22 Dec 2021|Noida | Amity University, Noida ( Online )

Amity University organizes a Guest lecture on “Mathematics from Institution to Esoterica”

 Amity Institute of Applied Sciences (AIAS), Amity University, organized a Guest Lecture on the topic “Mathematics from Institution to Esoterica” by Prof. Nita H. Shah, Head Department of Mathematics, Gujarat University, Ahmedabad, on the occasion of the 134th Birth Anniversary of the Great Mathematician, Srinivasa Ramanujan, celebrated as “National Mathematics Day”.

 

Dr. Mandeep Mittal, Head of Department, Department of Mathematics, Amity Institute of Applied SciencesAdvisors, Deans, Heads of Institutions of Science, Engineering & Technology domains along with the Faculty members, Ph.D. Scholars, Senior and Junior Research Fellows, Research Assistants & students attended the informative Guest Lecture.

 

Welcoming the Guest, Dr. Vandani Verma, Department of Mathematics, Amity Institute of Applied Sciences, said, “We are glad to conduct this session on the occasion of National Mathematics Day as it marks the 134th Birth Anniversary celebrations of the great Mathematician, Srinivasa Ramanujan and we are grateful to Prof. Shah for obliging us with her presence and sharing her deep insights and interesting facts on Mathematics.”

 

Highlighting the role of Mathematics, Prof. Nita H. Shah, Head Department of Mathematics, Gujarat University, Ahmedabad, said, “Mathematics plays a central role in academic life of a student and is both a fascinating subject worth exploring in its own right and indispensable to engineering and the sciences. There continues to be a vibrant debate whether Mathematics exists as a body of knowledge only within the human mind, a fabrication or invention of the human intellect without any extrinsic reality, or whether it exists as some abstract truth to be discovered.”

 

Explaining the difference between Science and mathematics, Prof. Shah stated, “The information gleaned from the process of science, namely knowledge, is intrinsically approximate, given the variable nature of the material character upon which this knowledge is based. Whereas, Mathematics is that rational order undergirding the very material world we experience, in fact the structure of reality itself, to which we are privy. However, there should never be any confusion between the facts, gleaned by science and the insights revealed by Mathematics. There can be no fundamental conflict between these two dimensions of our effort to understand reality.”

 

Speaking about the different aspects of Science, Prof. Shah explained that Science investigates a material universe but falters at the boundary of knowledge on matters of transcendence, of meaning, of being and of rationality itself. Science inherently relies upon a fundamental faith that the Universe is rational, for if there were no order, Science itself would be moot. The Scientist unknowingly testifies and depends upon an assumption that there must be some intrinsic order and logic to the Universe, evident in the symmetry and simplicity of its physical laws, as well as the complexity and beauty of the real world which those laws govern.

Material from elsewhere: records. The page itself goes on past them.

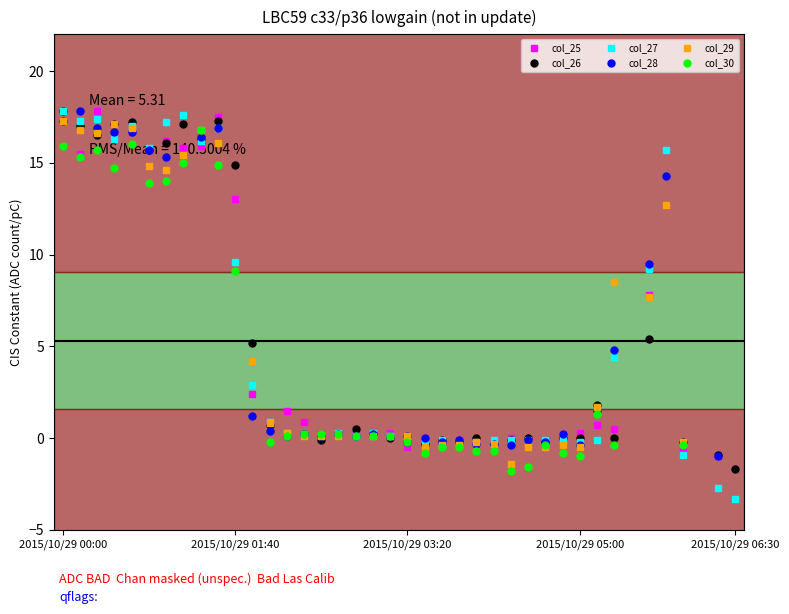

What position from the left is 8?

9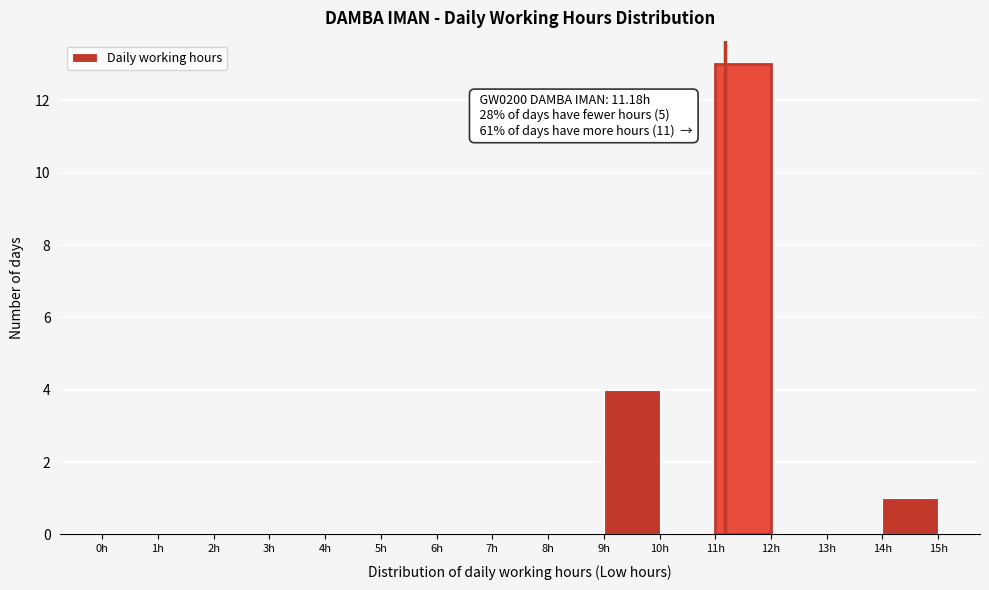

Which range on the x-axis has the tallest bar?

11 to 12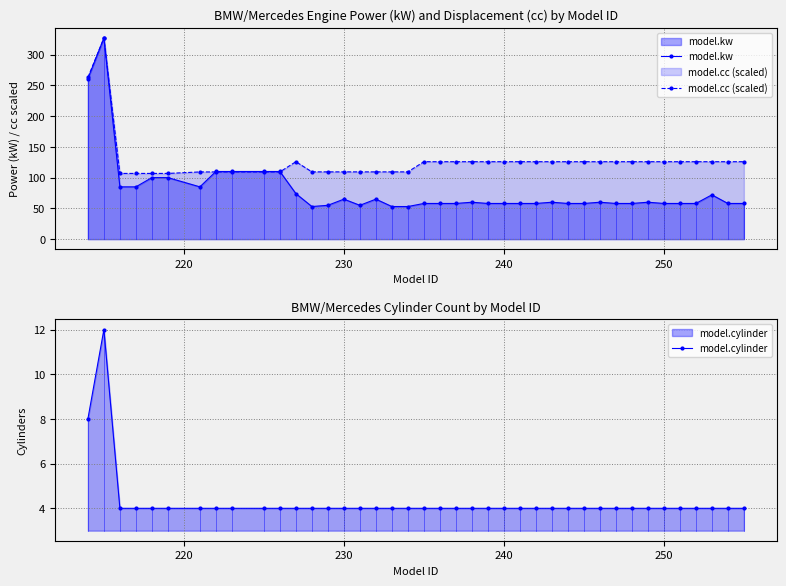

What is the lowest value of the model.cc (scaled) series?

106.8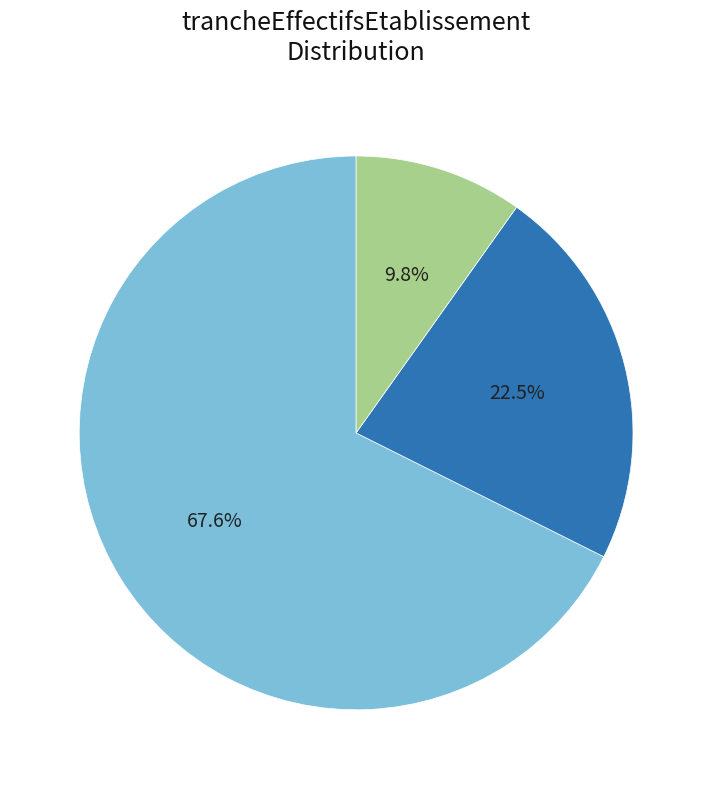

How many slices are in this pie chart?

3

Defining Mathematics, Prof. Nita H. Shah, stated that Mathematics is, a human activity, application of a logical process to fundamental definitions, using inventive symbols and notations to articulate abstract ideas and prove deep and complex truths. “Mathematical expression resulting from a scientific exploration of the world has progressed from that of naive intuition to one which is highly complex and erudite. Mathematical ideas are not invented, only discovered, precisely at that moment in history when the human mind has matured to an intellectual sophistication capable of such discovery. Mathematics has always given us insight into the reality of things, even those which elude us empirically from imaginary numbers to black holes. Even when we lack the faculty to observe things, we can know their existence simply because they ought to exist, mathematically.”  averred Prof. Shah.

Concluding the session, Prof. Shah mentioned that Mathematics has a two-fold nature: first, it is a logically intuitive instrument through which we are capable of discovering fundamental features of reality and secondly, one learns that nature possesses an order that one may aspire to comprehend, only through Mathematics.